Predicting the temperature profile along a tubing string and production flowline of any high GOR oil or gas well is the key element to assess its operating condition and to predict possible flow assurance or other issues that may impact plant integrity. Issues could be elevated, as system operating constraints may restrict production potential of the well. This article presents one of the Azeri-Chirag-Gunashli (ACG) high GOR oil producers that was used to develop a temperature modelling and hydrate formation assessment strategy, based on dynamic and steady-state models. The well was drilled to the gas cap section of the reservoir where more than 100 MMscf/D gas rate was expected to be produced. But due to the production separator gas handling limitations, the well had to be operated at a restricted condition. This condition created concerns for the platform and stable well operation:

  • Operating in the hydrate formation zone: high dP across the choke resulting in high cooling downstream

  • Exceeding the flowline design limit (or "embrittlement" limit) during restarts of the well: the well was expected to have a Shut-in Tubing Head Pressure (SITHP) of 165 barg, and restarting it against 32 barg system pressure at low ambient temperature conditions (0°C and below) during the winter season, would drop the temperature downstream of the choke below the flowline design limit, risking platform integrity

  • Exceeding separator normal operating temperature limit: a high volume of gas cooling down due to Joule-Thomson (J-T) effects (both during restart and normal operating conditions) would reduce the temperature of the separator below its normal operating conditions, causing automatic shutdown, hence upset of the production system

The study consisted of three main parts (a) to estimate the flowing well head temperature (FWHT) based on the expected production profile, lithology, piping and other key elements that impact temperature, (b) to assess the J-T cooling effect based on the restricted production which is driven by the separator gas handling capacity constraint, (c) to understand the alternatives and supplementary methods that will help to safely operate the platform and well during restart and normal operating conditions.

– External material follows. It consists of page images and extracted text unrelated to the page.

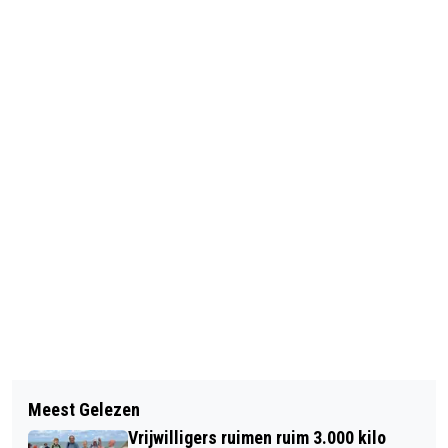
Vorig artikel
Volgend artikel
THIJMEN VERZAMELT DUIZENDEN
Meest Gelezen
HAVENCONCERT BEREIKT
STUKS E-WASTE TIJDENS E-WASTE
Vrijwilligers ruimen ruim 3.000 kilo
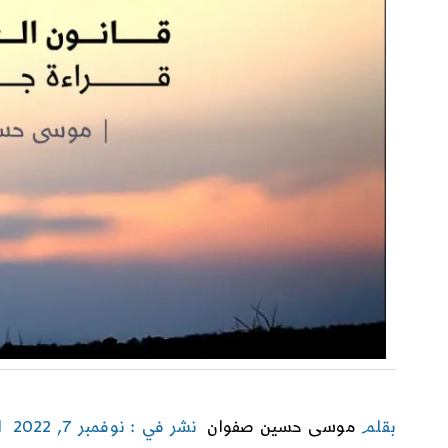
بقلم
موسى حسين صفوان
نشر في : نوفمبر 7, 2022
ا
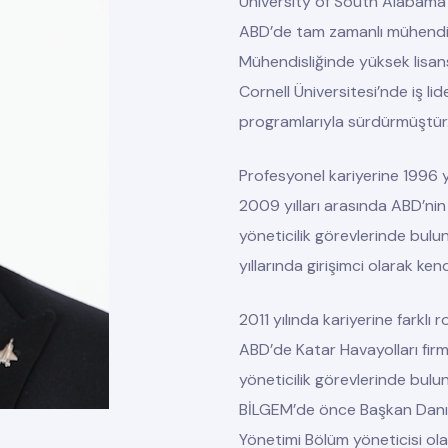
University of South Alabama’
ABD’de tam zamanlı mühendis 
Mühendisliğinde yüksek lisans
Cornell Üniversitesi’nde iş lide
programlarıyla sürdürmüştür
Profesyonel kariyerine 1996
2009 yılları arasında ABD’nin
yöneticilik görevlerinde bulu
yıllarında girişimci olarak ken
2011 yılında kariyerine farkl
ABD’de Katar Havayolları firm
yöneticilik görevlerinde bul
BİLGEM’de önce Başkan Danışm
Yönetimi Bölüm yöneticisi olar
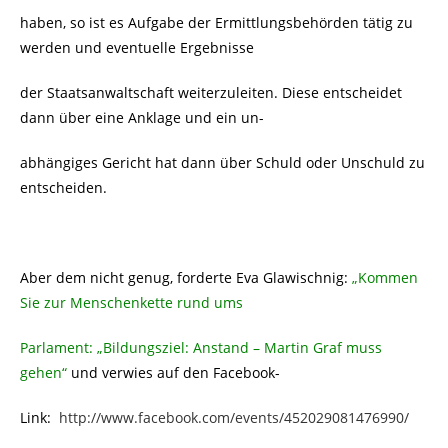
haben, so ist es Aufgabe der Ermittlungsbehörden tätig zu
werden und eventuelle Ergebnisse
der Staatsanwaltschaft weiterzuleiten. Diese entscheidet
dann über eine Anklage und ein un-
abhängiges Gericht hat dann über Schuld oder Unschuld zu
entscheiden.
Aber dem nicht genug, forderte Eva Glawischnig:
„Kommen
Sie zur Menschenkette rund ums
Parlament: „Bildungsziel: Anstand – Martin Graf muss
gehen“
und verwies auf den Facebook-
Link:
http://www.facebook.com/events/452029081476990/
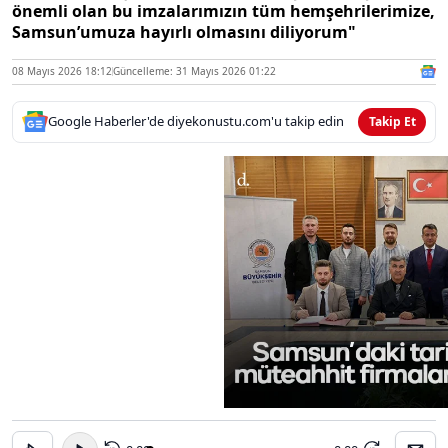
önemli olan bu imzalarımızın tüm hemşehrilerimize,
Samsun’umuza hayırlı olmasını diliyorum"
08 Mayıs 2026 18:12
Güncelleme: 31 Mayıs 2026 01:22
Google Haberler'de diyekonustu.com'u takip edin
Takip Et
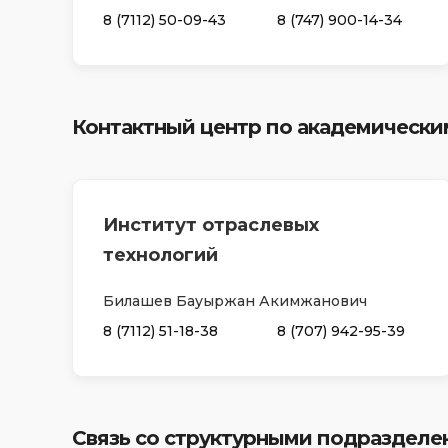
8 (7112) 50-09-43
8 (747) 900-14-34
Контактный центр по академически
Институт отраслевых
технологий
Билашев Бауыржан Акимжанович
8 (7112) 51-18-38
8 (707) 942-95-39
Связь со структурными подраздел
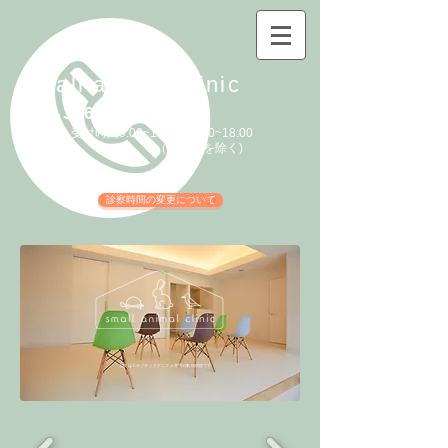
small animal clinic
043-386-6500
予約制 受付時間9:00~12:00/14:00~18:00
（休診日を除く)
診察時間の変更について
​当院はエキゾチックアニマル専門の動物病院です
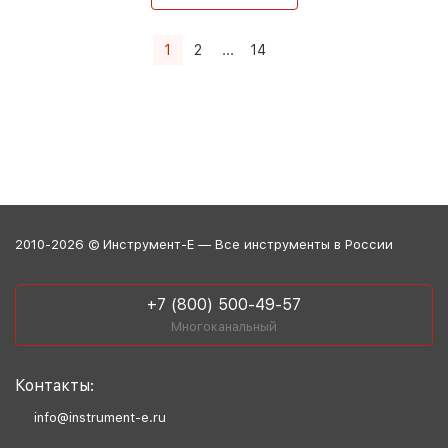
1
2
...
14
2010-2026 © Инструмент-Е — Все инструменты в России
+7 (800) 500-49-57
Многоканальный
Контакты:
info@instrument-e.ru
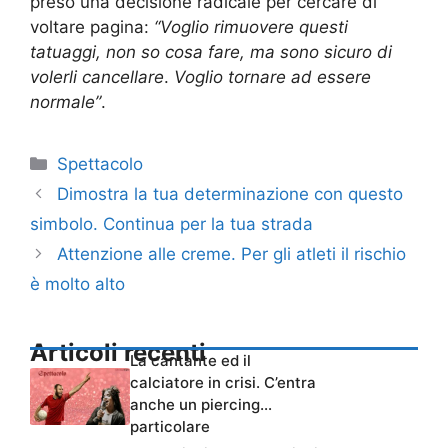
preso una decisione radicale per cercare di
voltare pagina:
“Voglio rimuovere questi
tatuaggi, non so cosa fare,
ma sono sicuro di
volerli cancellare
.
Voglio tornare ad essere
normale”
.
Categorie
Spettacolo
Dimostra la tua determinazione con questo
simbolo. Continua per la tua strada
Attenzione alle creme. Per gli atleti il rischio
è molto alto
Articoli recenti
La cantante ed il
calciatore in crisi. C’entra
anche un piercing…
particolare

All of the assessments described in the article were conducted using PROSPER as steady-state well simulator, HYSYS as process simulation software and OLGA as dynamic flow simulator. The assessment concluded that the well will be operating in the hydrate formation zone; the separator operating temperature will reduce below its normal operating temperature and the temperature downstream of the choke will drop below the flowline temperature design limit. Several mitigation actions were put in place in order to eliminate the aforementioned issues, such as injecting methanol from the X-mas tree, injecting hot nitrogen from upstream of the choke and increasing the separator operating pressure.

Start-up of the well showed a perfect match between actual performance of the well and predicted results. Based on the overall assessment results, the modelling-based approach has been recommended for future ACG producers with expected high GOR values.